##### TASK INPUTS

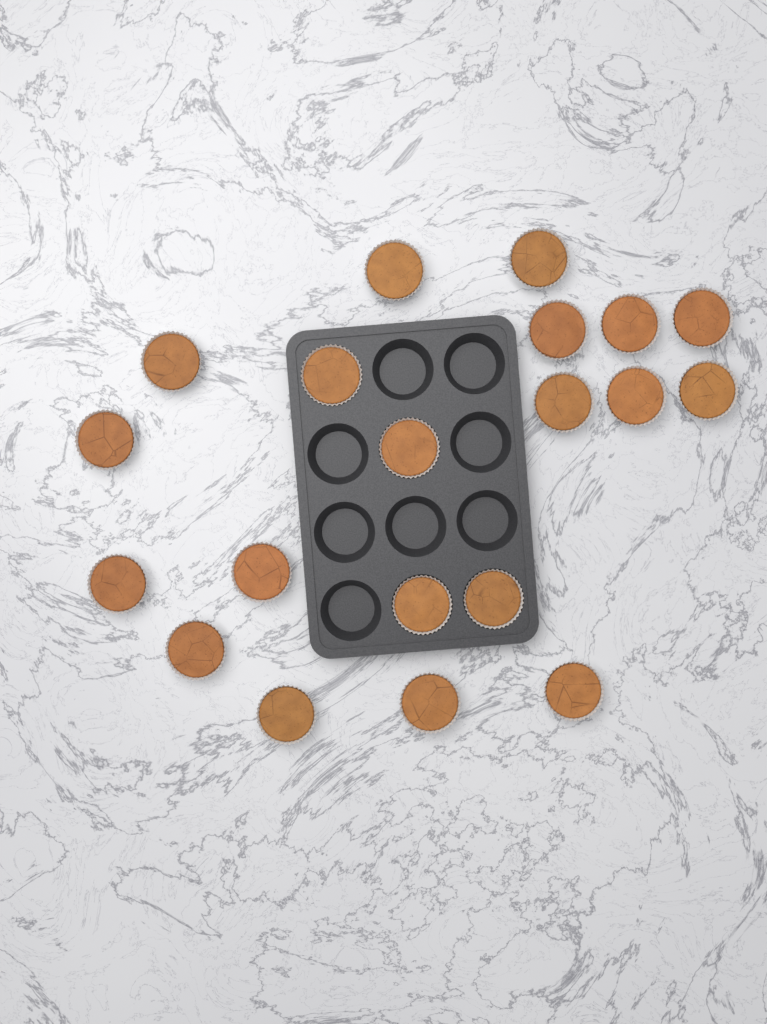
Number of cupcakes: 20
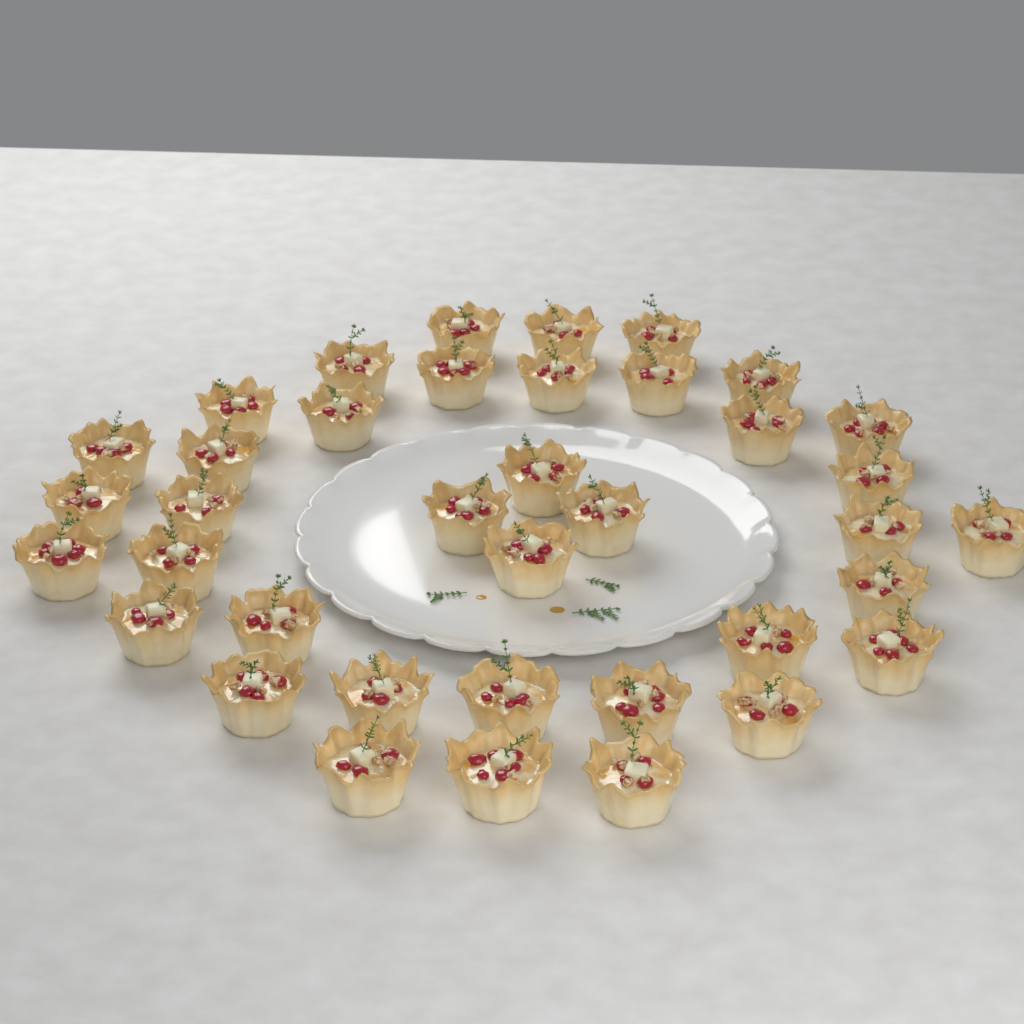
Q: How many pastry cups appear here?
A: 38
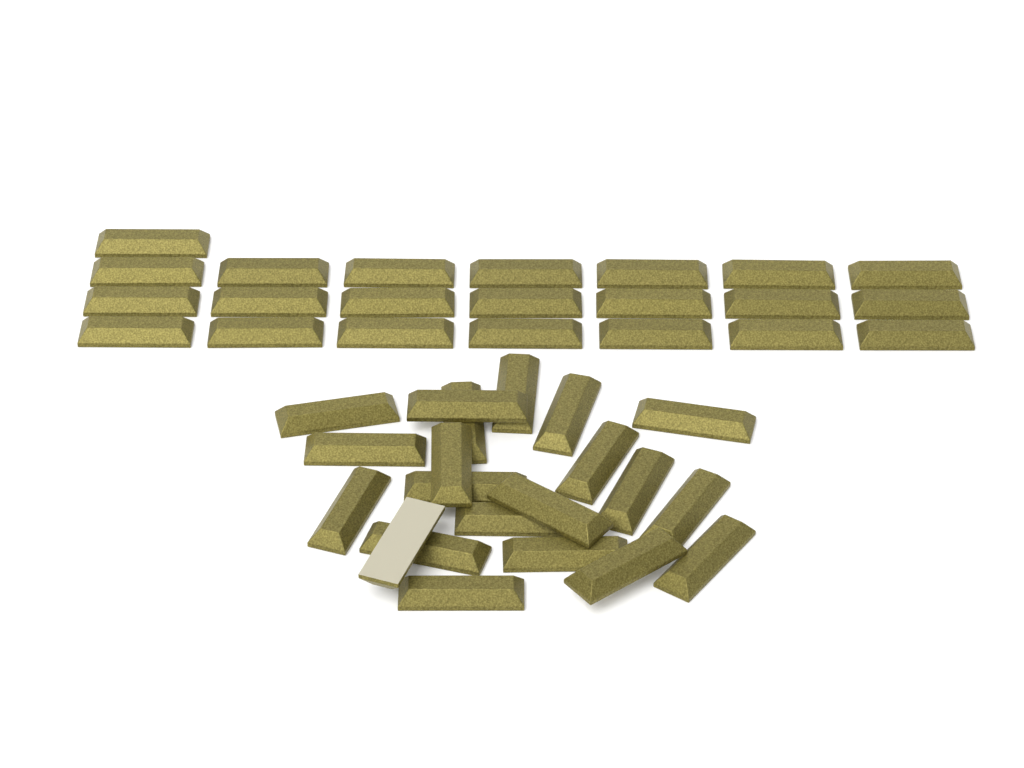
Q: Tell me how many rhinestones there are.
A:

##########

▸ **WHAT NEEDS TO BE DONE**
Render every line of the rows above as a Markdown table with two columns, "Line No." and "Text". Number the lines in order, skip blank lines, and leave the pictures out.

▸ **EXERCISE OUTPUT**
| Line No. | Text |
|---|---|
| 1 | Number of cupcakes: 20 |
| 2 | Q: How many pastry cups appear here? |
| 3 | A: 38 |
| 4 | Q: Tell me how many rhinestones there are. |
| 5 | A: |